(Records drawn from a dataset)

□ □ □ □ □ □ □

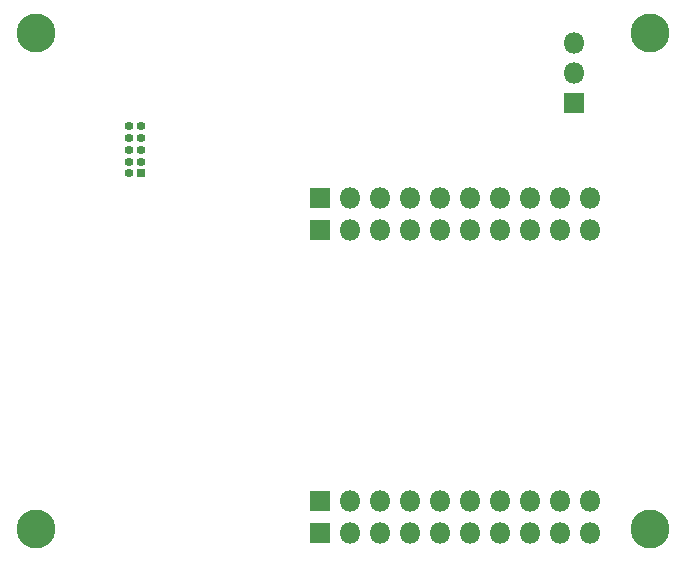
<source format=gbr>
G04 #@! TF.GenerationSoftware,KiCad,Pcbnew,5.99.0-unknown-r17856-55e56c6c*
G04 #@! TF.CreationDate,2020-05-30T10:45:51+03:00*
G04 #@! TF.ProjectId,airquality,61697271-7561-46c6-9974-792e6b696361,rev?*
G04 #@! TF.SameCoordinates,Original*
G04 #@! TF.FileFunction,Soldermask,Top*
G04 #@! TF.FilePolarity,Negative*
%FSLAX46Y46*%
G04 Gerber Fmt 4.6, Leading zero omitted, Abs format (unit mm)*
G04 Created by KiCad (PCBNEW 5.99.0-unknown-r17856-55e56c6c) date 2020-05-30 10:45:51*
%MOMM*%
%LPD*%
G01*
G04 APERTURE LIST*
%ADD10O,1.800000X1.800000*%
%ADD11R,1.800000X1.800000*%
%ADD12O,0.750000X0.750000*%
%ADD13R,0.750000X0.750000*%
%ADD14C,3.300000*%
G04 APERTURE END LIST*
D10*
X174117000Y-94742000D03*
X171577000Y-94742000D03*
X169037000Y-92075000D03*
X174117000Y-92075000D03*
X171577000Y-92075000D03*
D11*
X166497000Y-92075000D03*
D10*
X179197000Y-92075000D03*
X184277000Y-92075000D03*
X186817000Y-92075000D03*
X181737000Y-92075000D03*
X176657000Y-92075000D03*
X169037000Y-94742000D03*
D11*
X166497000Y-94742000D03*
D10*
X179197000Y-94742000D03*
X184277000Y-94742000D03*
X186817000Y-94742000D03*
X181737000Y-94742000D03*
X176657000Y-94742000D03*
X189357000Y-94742000D03*
X189357000Y-92075000D03*
X169037000Y-69088000D03*
X174117000Y-69088000D03*
X171577000Y-69088000D03*
D11*
X166497000Y-69088000D03*
D10*
X179197000Y-69088000D03*
X184277000Y-69088000D03*
X186817000Y-69088000D03*
X181737000Y-69088000D03*
X176657000Y-69088000D03*
X189357000Y-69088000D03*
X169037000Y-66421000D03*
X171577000Y-66421000D03*
D11*
X166497000Y-66421000D03*
D10*
X174117000Y-66421000D03*
X179197000Y-66421000D03*
X176657000Y-66421000D03*
X181737000Y-66421000D03*
X184277000Y-66421000D03*
X186817000Y-66421000D03*
X189357000Y-66421000D03*
D12*
X150350980Y-60338200D03*
X151350980Y-60338200D03*
X150350980Y-61338200D03*
X151350980Y-61338200D03*
X150350980Y-62338200D03*
X151350980Y-62338200D03*
X150350980Y-63338200D03*
X151350980Y-63338200D03*
X150350980Y-64338200D03*
D13*
X151350980Y-64338200D03*
D10*
X188061600Y-53314600D03*
X188061600Y-55854600D03*
D11*
X188061600Y-58394600D03*
D14*
X194462400Y-94451000D03*
X142462400Y-94451000D03*
X194462400Y-52451000D03*
X142462400Y-52451000D03*
M02*

</source>
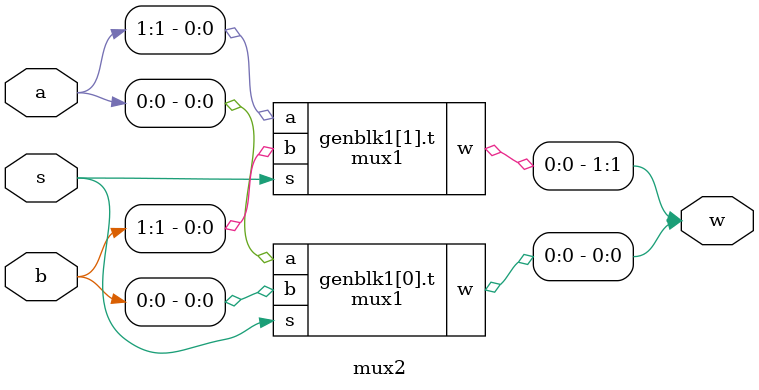
<source format=v>
`timescale 1ns/1ns
module mux1(input a,b,s,output w);
	wire w1,w2,ns;
	not(ns,s);
	and(w1,ns,a);
	and(w2,s,b);
	or(w,w1,w2);
endmodule
module mux8(input[7:0] a,input[7:0] b,input s,output[7:0] w);
	genvar i;
	generate for(i=0;i<8;i=i+1) begin
		mux1 t(a[i],b[i],s,w[i]);
	end
	endgenerate
endmodule
module mux13(input[12:0] a,input[12:0] b,input s,output[12:0] w);
	genvar i;
	generate for(i=0;i<13;i=i+1) begin
		mux1 t(a[i],b[i],s,w[i]);
	end
	endgenerate
endmodule
module mux3(input[2:0] a,input[2:0] b,input s,output[2:0] w);
	genvar i;
	generate for(i=0;i<3;i=i+1) begin
		mux1 t(a[i],b[i],s,w[i]);
	end
	endgenerate
endmodule
module mux2(input[1:0] a,input[1:0] b,input s,output[1:0] w);
	genvar i;
	generate for(i=0;i<2;i=i+1) begin
		mux1 t(a[i],b[i],s,w[i]);
	end
	endgenerate
endmodule

</source>
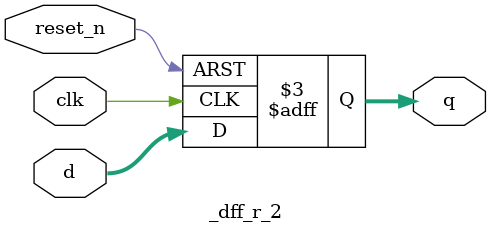
<source format=v>
module _dff_r_2(clk, reset_n, d, q);
	input clk,reset_n;
	input [1:0] d;
	output reg [1:0] q;
	
	// 2 bit flip flop
	always@(posedge clk or negedge reset_n)
	begin
		if(reset_n == 0) q <= 0;
		else q <= d;
	end
endmodule
	
</source>
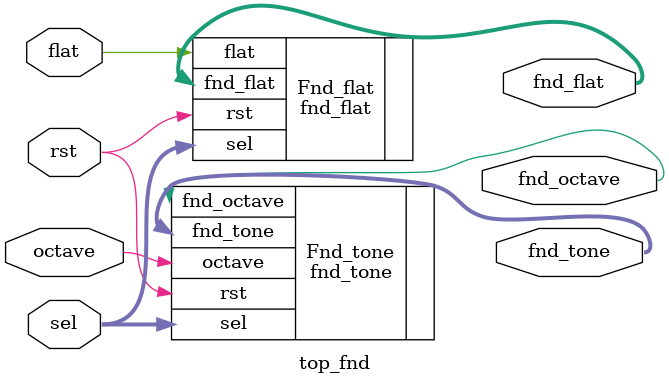
<source format=v>
`timescale 1ns / 1ps


module top_fnd(rst, flat, sel, fnd_tone, fnd_flat, octave, fnd_octave);

    input rst, flat,  octave; 
    input [3:0] sel; 
    output [6:0] fnd_tone; 
    output [6:0] fnd_flat; 
    output fnd_octave;
    
    fnd_tone Fnd_tone (.rst(rst), .sel(sel), .octave(octave), .fnd_tone(fnd_tone), .fnd_octave(fnd_octave)); 
    fnd_flat Fnd_flat (.rst(rst), .flat(flat), .sel(sel), .fnd_flat(fnd_flat)); 
    
endmodule

</source>
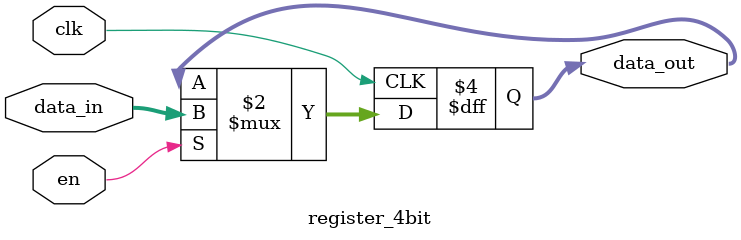
<source format=v>
module register_4bit(clk,en,data_in,data_out);
    input clk;
    input en;
    input [3:0] data_in;
    output reg [3:0] data_out;
    always@(posedge clk) 
        if(en) data_out <= data_in;
endmodule
</source>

□ □ □ □ □ □ □

_EXERCISE_: Only the lines containing the string "begin" are needed; pull them out of the records.

_ANSWER_:
	generate for(i=0;i<8;i=i+1) begin
	generate for(i=0;i<13;i=i+1) begin
	generate for(i=0;i<3;i=i+1) begin
	generate for(i=0;i<2;i=i+1) begin
	begin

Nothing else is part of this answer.